Curfews and closures of restaurants and bars have seen business owners literally throw their keys to the ground in present-day Marseille. In Madrid, protesters have bristled at a targeted local lockdown they view as discriminatory. It’s not just conspiracy theorists on the streets in London and Berlin who are angry.

Those protesting shouldn’t be dismissed as the selfish exceptions to the rule. Beyond the vocal minority, there are signs that the silent majority is also losing faith in increasingly bureaucratic strictures. Policymakers need to restore it.

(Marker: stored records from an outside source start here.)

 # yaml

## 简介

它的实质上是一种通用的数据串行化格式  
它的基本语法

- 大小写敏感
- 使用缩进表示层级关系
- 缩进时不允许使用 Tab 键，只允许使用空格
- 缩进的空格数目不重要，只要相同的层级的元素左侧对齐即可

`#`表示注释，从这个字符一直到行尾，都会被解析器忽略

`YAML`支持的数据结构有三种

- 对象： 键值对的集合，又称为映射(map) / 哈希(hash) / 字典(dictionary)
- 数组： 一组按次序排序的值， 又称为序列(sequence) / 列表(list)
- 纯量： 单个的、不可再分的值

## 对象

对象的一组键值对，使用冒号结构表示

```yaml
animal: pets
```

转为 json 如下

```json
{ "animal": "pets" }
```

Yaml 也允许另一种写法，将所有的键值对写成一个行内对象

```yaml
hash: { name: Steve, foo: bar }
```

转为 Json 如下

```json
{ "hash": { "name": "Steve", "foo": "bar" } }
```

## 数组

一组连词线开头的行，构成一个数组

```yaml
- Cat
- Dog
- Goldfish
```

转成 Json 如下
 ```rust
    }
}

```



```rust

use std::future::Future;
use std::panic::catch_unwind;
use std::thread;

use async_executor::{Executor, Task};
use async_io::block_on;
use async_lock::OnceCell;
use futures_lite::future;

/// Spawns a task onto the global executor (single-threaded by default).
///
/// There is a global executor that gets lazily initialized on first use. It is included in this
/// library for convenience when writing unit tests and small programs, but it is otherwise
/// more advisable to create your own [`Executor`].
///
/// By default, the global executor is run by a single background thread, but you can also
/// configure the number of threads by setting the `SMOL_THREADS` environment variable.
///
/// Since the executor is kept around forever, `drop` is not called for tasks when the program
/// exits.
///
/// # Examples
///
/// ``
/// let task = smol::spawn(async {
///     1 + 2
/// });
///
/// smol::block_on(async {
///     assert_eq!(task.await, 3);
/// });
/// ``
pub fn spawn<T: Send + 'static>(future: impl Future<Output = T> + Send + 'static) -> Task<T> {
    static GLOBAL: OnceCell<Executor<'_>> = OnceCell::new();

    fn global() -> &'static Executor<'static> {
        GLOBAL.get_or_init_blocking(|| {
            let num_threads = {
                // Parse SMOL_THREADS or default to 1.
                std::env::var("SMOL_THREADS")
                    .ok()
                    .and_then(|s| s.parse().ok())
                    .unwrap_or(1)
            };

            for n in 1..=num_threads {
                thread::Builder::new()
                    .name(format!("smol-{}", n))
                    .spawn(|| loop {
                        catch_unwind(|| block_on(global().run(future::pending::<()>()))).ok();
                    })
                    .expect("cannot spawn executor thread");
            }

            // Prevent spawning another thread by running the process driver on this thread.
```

While respect for mask-wearing and personal hygiene is broadly high, according to YouGov surveys of European countries, support for quarantine and self-isolation is wavering. In France, only 48% of people currently support quarantining those who’ve had contact with infected patients, down from 78% in March. It has also fallen in the U.K. and Spain, though to a lesser degree.

There’s mounting evidence that people who are asked to stay at home aren’t doing so. A recent King’s College London survey in the U.K. of over 30,000 people between March and August found that only 18.2% reported remaining at home after developing symptoms and a measly 10.9% after being alerted by contact tracers. That’s worrying given the critical importance of self-isolation in breaking chains of transmission before they reach the vulnerable and the elderly.

Obviously being cooped up is nobody’s idea of fun, and it brings the psychological stress of altruistically choosing long-term pain over short-term pleasure. But for those who don’t have the luxury of jobs they can do from their kitchen table, isolation also means being deprived of a decent wage. Around 10%-11% of respondents cited “going out to work” among reasons for non-compliance. That echoes an earlier finding that half of Britain’s low-income workers couldn’t actually afford to self-isolate because mandatory sick pay is so low, according to the Trades Union Congress. Other reasons given included caring for a vulnerable person (10%-12%) and mental stress (8%-11%).

This isn’t the case for all countries. In Austria, where quarantined workers are entitled to be paid as normal, compliance is over 98%, according to the Washington Post. A lot of focus has been put on European countries’ approach to lockdown, but relatively little on their welfare systems, reckons Joan Ramon Villalbi of Barcelona’s Public Health Agency. The OECD is rightly encouraging countries to extend sick leave and other benefits to more workers, especially the self-employed. Europe should, too.